[What you are asked to do]
Write again exactly the lines in the listing below, starting at the line with "magnitude down to" and ending at the line with "Figure 2. Micrographs", both included. Pictures are not copied.

[Given material]
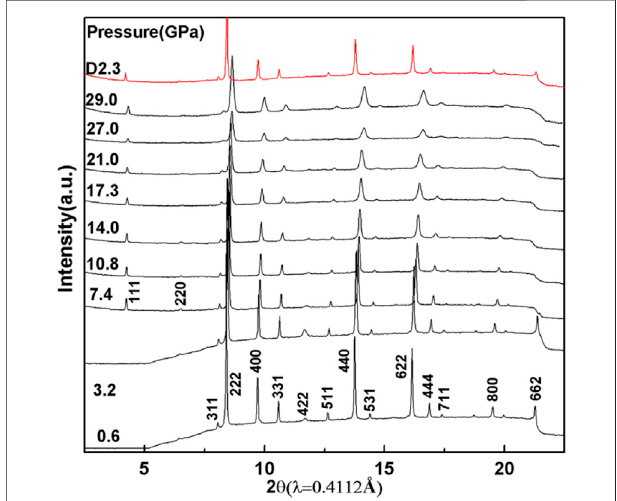
FIGURE 2 | Angle-dispersive XRD patterns of In 2 Mn 2 O 7 at selected pressures with a monochromic wavelength of0.4112 Å at room temperature. The top red pattern was taken from the samples after the release of pressure.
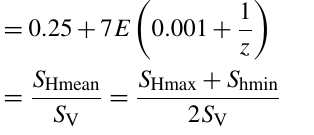
magnitude down to µ < 0 . 1 (Di Toro et al., 2011). Faults are represented by cohesionless contact surfaces in the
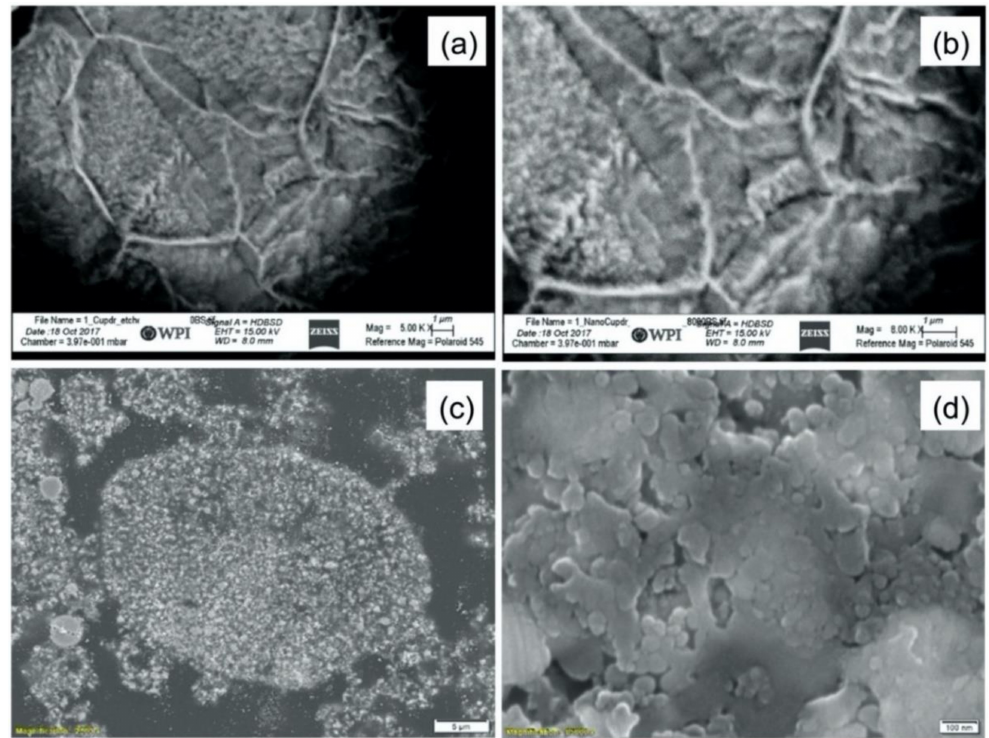
Figure 2. Micrographs were observed using a HDBS electron detector for the chemically etched GA powder cross-sections as shown in ( a ) and ( b ). At the same time, similar micrographs were obtained for the spray-dried powder in ( c ) and ( d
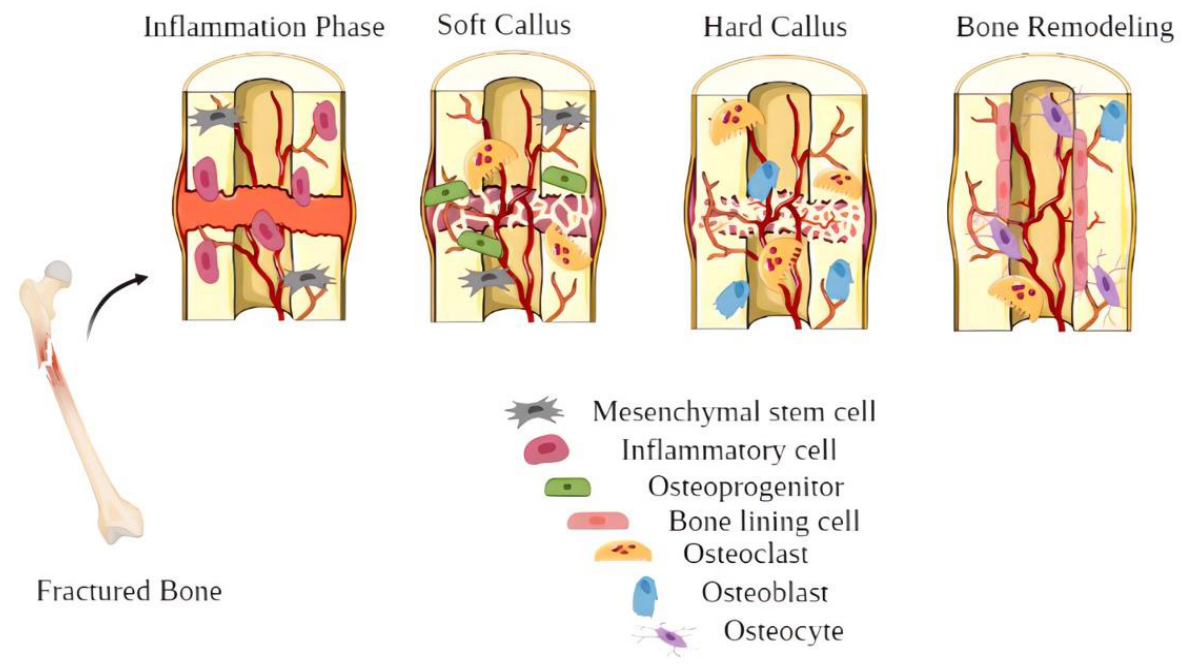
Figure 1. Illustration of the bone healing process.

[Answer to this problem]
magnitude down to µ < 0 . 1 (Di Toro et al., 2011). Faults are represented by cohesionless contact surfaces in the
Figure 2. Micrographs were observed using a HDBS electron detector for the chemically etched GA powder cross-sections as shown in ( a ) and ( b ). At the same time, similar micrographs were obtained for the spray-dried powder in ( c ) and ( d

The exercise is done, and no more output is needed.